Purpose: : We have previously shown evidence that AMPA receptors (AMPARs) conditionally cycle into and out of the plasma membrane in mammalian retina, and the extent of cycling is inversely related with activity levels. More specifically, light stimulation modulates AMPARs cycling in a pathway specific manner. In light–adapted retina, the ongoing synaptic activity in ON cells serves to suppress AMPAR trafficking, whereas dark adaptation switches them into a cycling mode. However, the physiological relevance of this type of plasticity has not yet been examined; in particular, questions remain about the impact of cycling on synaptic transmission.

Methods: : We did whole cell recording on cells in the ganglion cell layer. The AMPAR mediated light response and responses to puffs of AMPA were isolated with a cocktail solution of antagonists to GABA, glycine and NMDA receptors (Picrotoxin, Bicuculline, TPMPA, Strychnine and APV).
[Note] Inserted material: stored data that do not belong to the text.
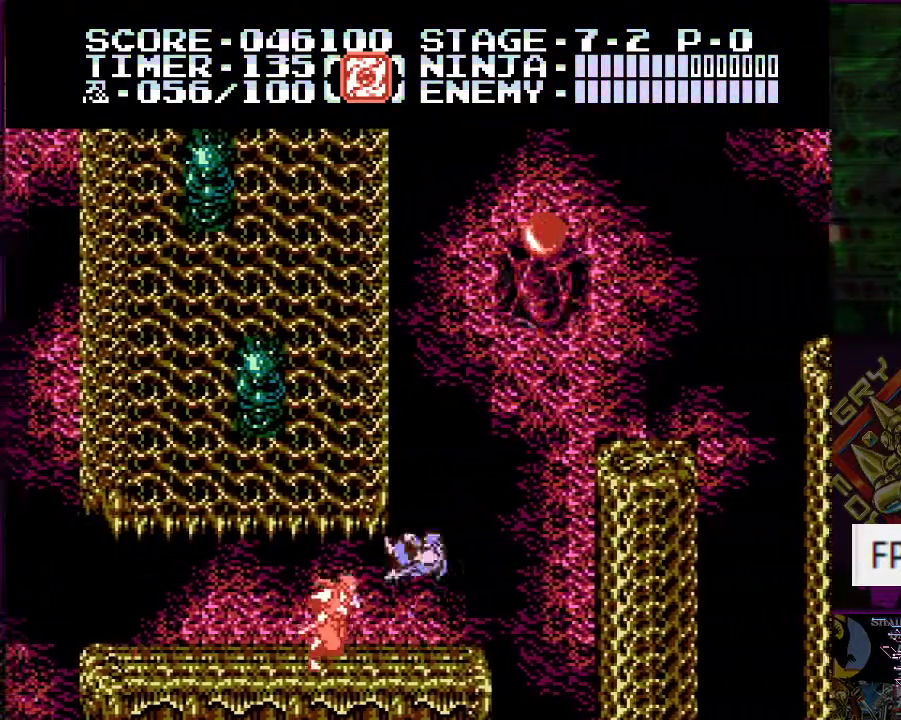
{"buttons": ["DPAD_RIGHT"], "events": [[234, "A", "up"], [234, "DPAD_LEFT", "up"], [367, "DPAD_RIGHT", "down"], [417, "DPAD_UP", "up"]]}
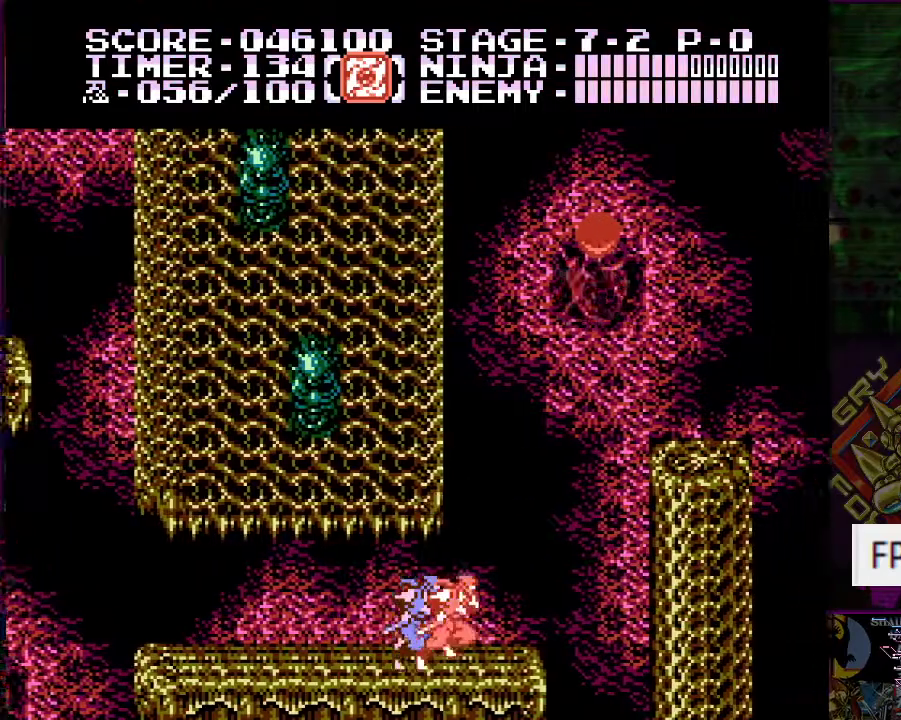
{"buttons": ["A", "DPAD_UP", "DPAD_LEFT"], "events": [[283, "DPAD_RIGHT", "up"], [317, "DPAD_LEFT", "down"], [383, "A", "down"], [417, "DPAD_UP", "down"]]}
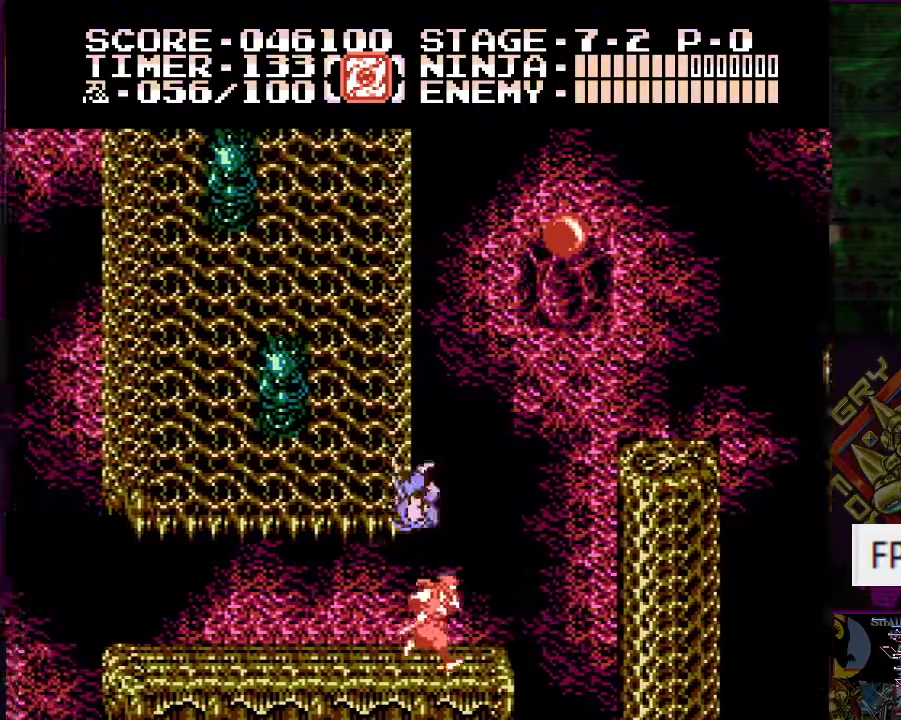
{"buttons": ["DPAD_RIGHT"], "events": [[184, "DPAD_LEFT", "up"], [217, "A", "up"], [317, "DPAD_RIGHT", "down"], [317, "DPAD_UP", "up"]]}
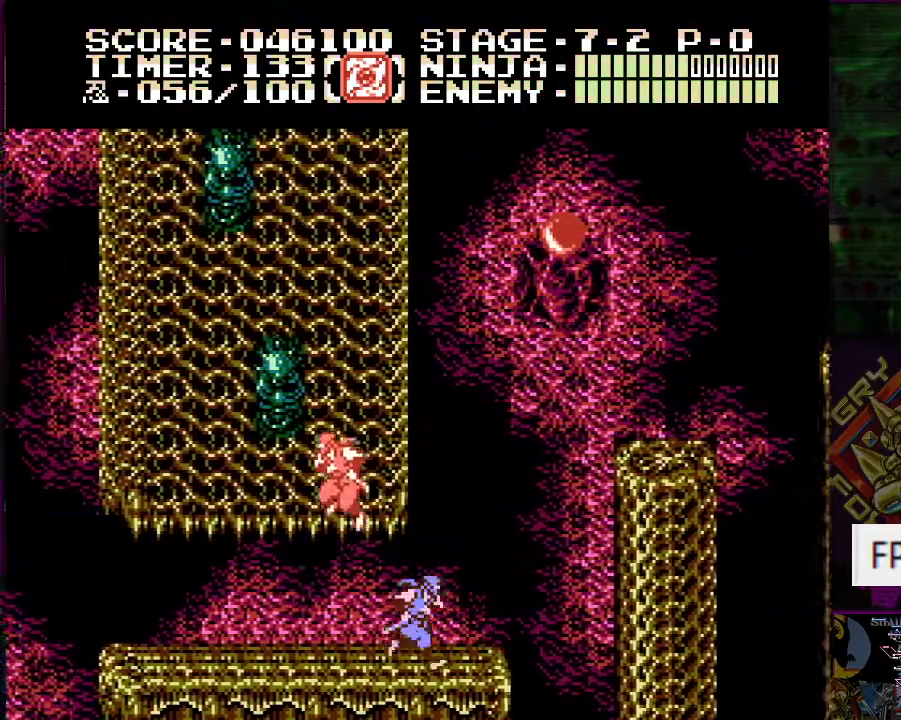
{"buttons": ["A", "DPAD_LEFT"], "events": [[133, "DPAD_RIGHT", "up"], [367, "A", "down"], [484, "DPAD_LEFT", "down"]]}
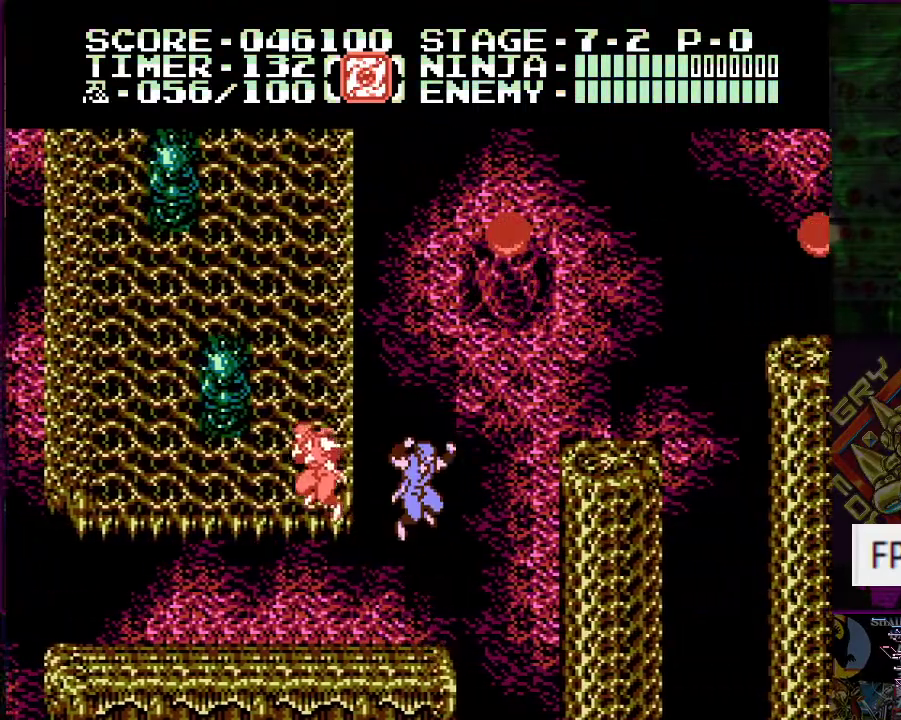
{"buttons": [], "events": [[217, "A", "up"], [217, "DPAD_UP", "down"], [284, "DPAD_LEFT", "up"], [334, "DPAD_RIGHT", "down"], [334, "DPAD_UP", "up"], [484, "DPAD_RIGHT", "up"]]}
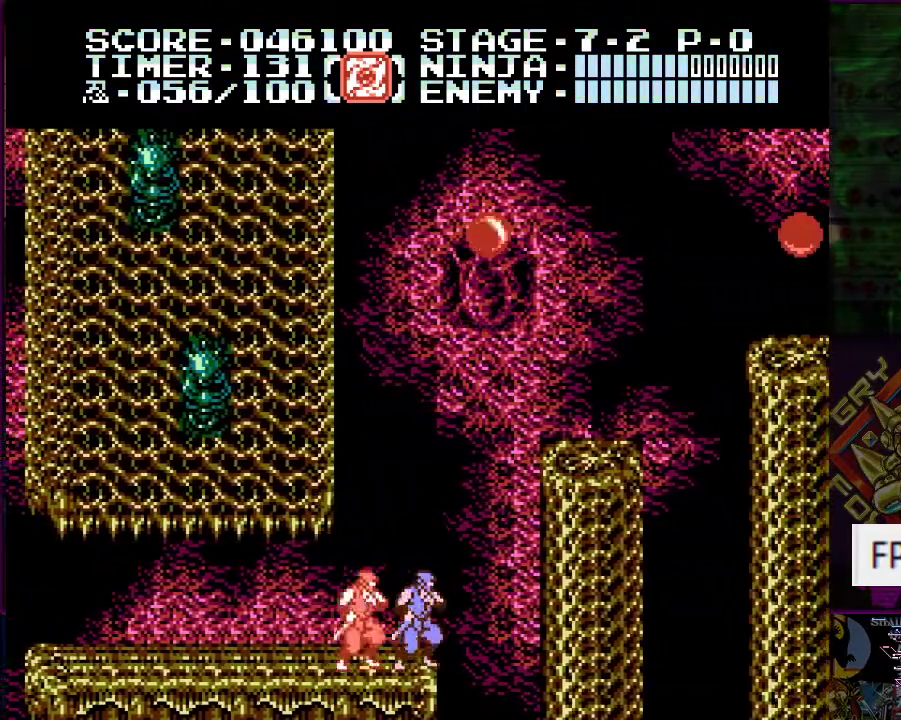
{"buttons": ["A"], "events": [[134, "DPAD_LEFT", "down"], [250, "DPAD_LEFT", "up"], [284, "A", "down"]]}
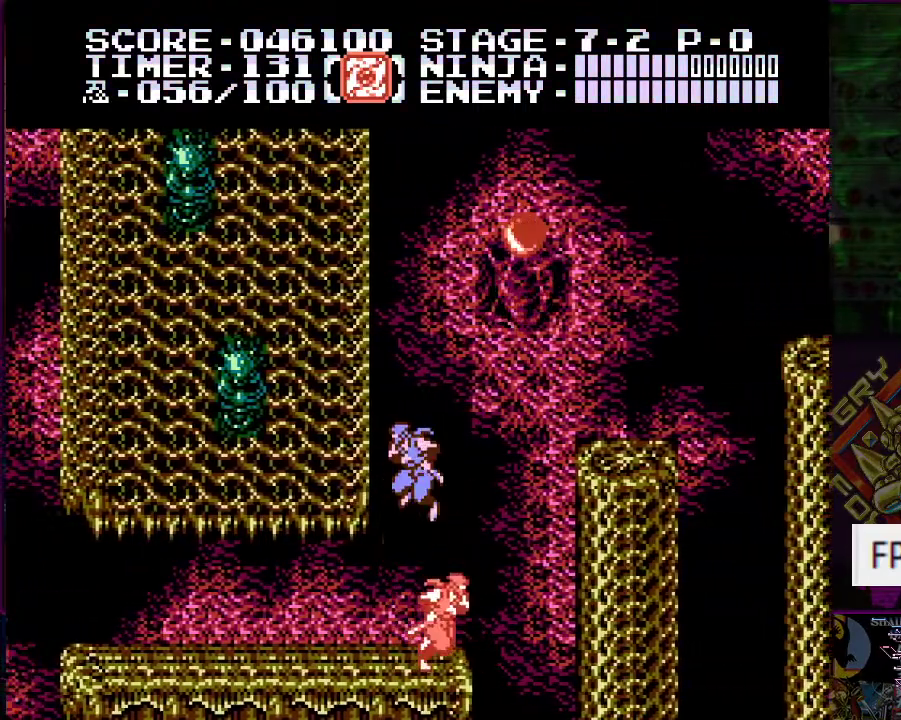
{"buttons": ["DPAD_UP", "DPAD_LEFT"], "events": [[33, "DPAD_LEFT", "down"], [33, "DPAD_UP", "down"], [133, "A", "up"]]}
Results: : To investigate the timing requirement for inducing rapid trafficking in ON cells, we dark adapted mice for various periods of time and dialyzed cells with dynamin blocking peptide that is known to block endocytosis of AMPARs. We found that 8–hours of dark adaptation caused a 1.30±0.07 fold run–up of AMPA puff responses, suggesting that fast cycling of AMPARs can be induced within a normal day/night cycle. However, the amplitude of light response remained constant (1.01±0.06), indicating rapid AMPAR cycling occurs only within the extra–synaptic compartment. In separate experiments, we recorded synaptic light responses from ON cells dialyzed with spermine, which, at positive potentials blocks GluR2–lacking receptors, resulting in strong voltage–dependent rectification. In light adapted retina, light responses exhibited slight rectification (rectification ratio of 0.72±0.01), indicating that the synapses are composed predominantly of GluR2 containing receptors. Interestingly, we observed much stronger rectification in dark–adapted retina (rectification ratio of 0.32±0.03, p=0.01), implying cycling of AMPAR may remove GluR2–containing receptors away from synapses.

Conclusions: : Our results suggest that during normal day/night cycle, light dynamically modulates extra–synaptic AMPAR trafficking between non–cycling and cycling modes. Perhaps independently or as a consequence of receptor cycling, light also changes the composition of synaptic AMPAR types and provides a mechanism of controlling synaptic transmission.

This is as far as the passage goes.